Excerpt provided >>
--- --- ---
STATUS AS REAL PROPERTY LOANS
Notes held by a domestic building and loan association will not constitute
"loans . . . secured by an interest in real property" within the meaning of Code
section 7701(a)(19)(C)(v); and (ii) Notes held by a real estate investment trust
will not constitute "real estate assets" within the meaning of Code section
856(c)(4)(A) and interest on Notes will not be considered "interest on
obligations secured by mortgages on real property" within the meaning of Code
section 856(c)(3)(B).
TAXATION OF NOTEHOLDERS
Notes generally will be subject to the same rules of taxation as REMIC
Regular Certificates issued by a REMIC, as described above, except that (i)
--- --- ---
Supplied information >>
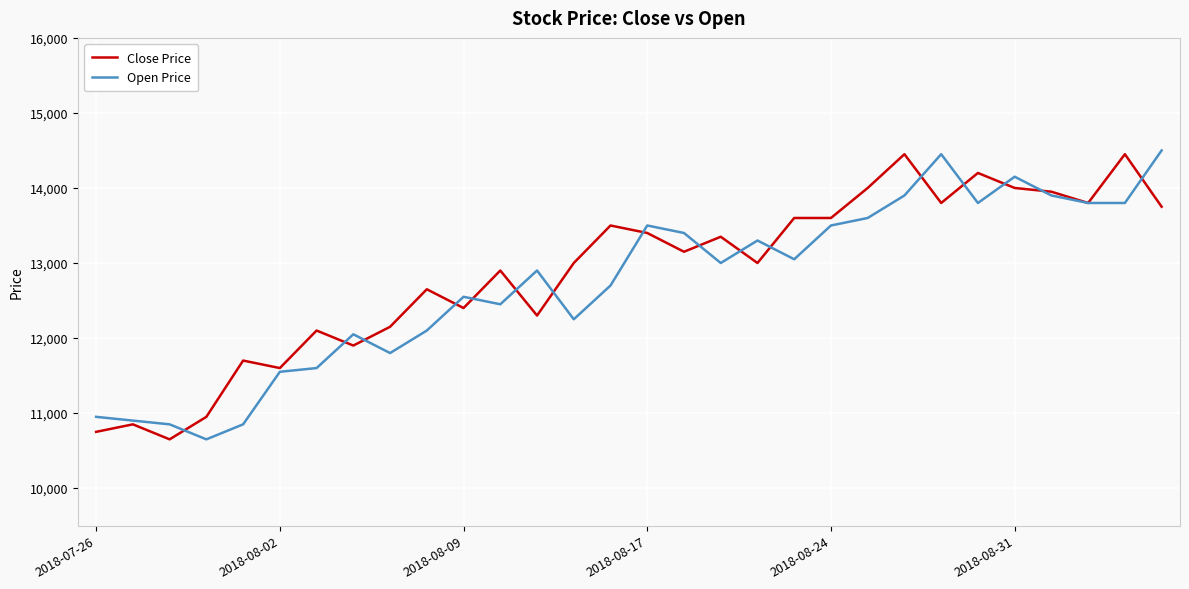

After their last crossing, which series has the higher values: Close Price or Open Price?

Open Price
--- --- ---
Task instructions >>
[A] In the excerpt on the tax treatment of notes, which Code section defines the "real estate assets" that Notes held by a real estate investment trust will not constitute?
[B] In the excerpt on the tax treatment of notes, substitute "savings and loan association" for "domestic building and loan association" and write out the passage between "STATUS AS REAL" and "except that (i)", inclusive.

Exercise responses >>
[A] Code section 856(c)(4)(A)

[B]
STATUS AS REAL PROPERTY LOANS
Notes held by a savings and loan association will not constitute
"loans . . . secured by an interest in real property" within the meaning of Code
section 7701(a)(19)(C)(v); and (ii) Notes held by a real estate investment trust
will not constitute "real estate assets" within the meaning of Code section
856(c)(4)(A) and interest on Notes will not be considered "interest on
obligations secured by mortgages on real property" within the meaning of Code
section 856(c)(3)(B).
TAXATION OF NOTEHOLDERS
Notes generally will be subject to the same rules of taxation as REMIC
Regular Certificates issued by a REMIC, as described above, except that (i)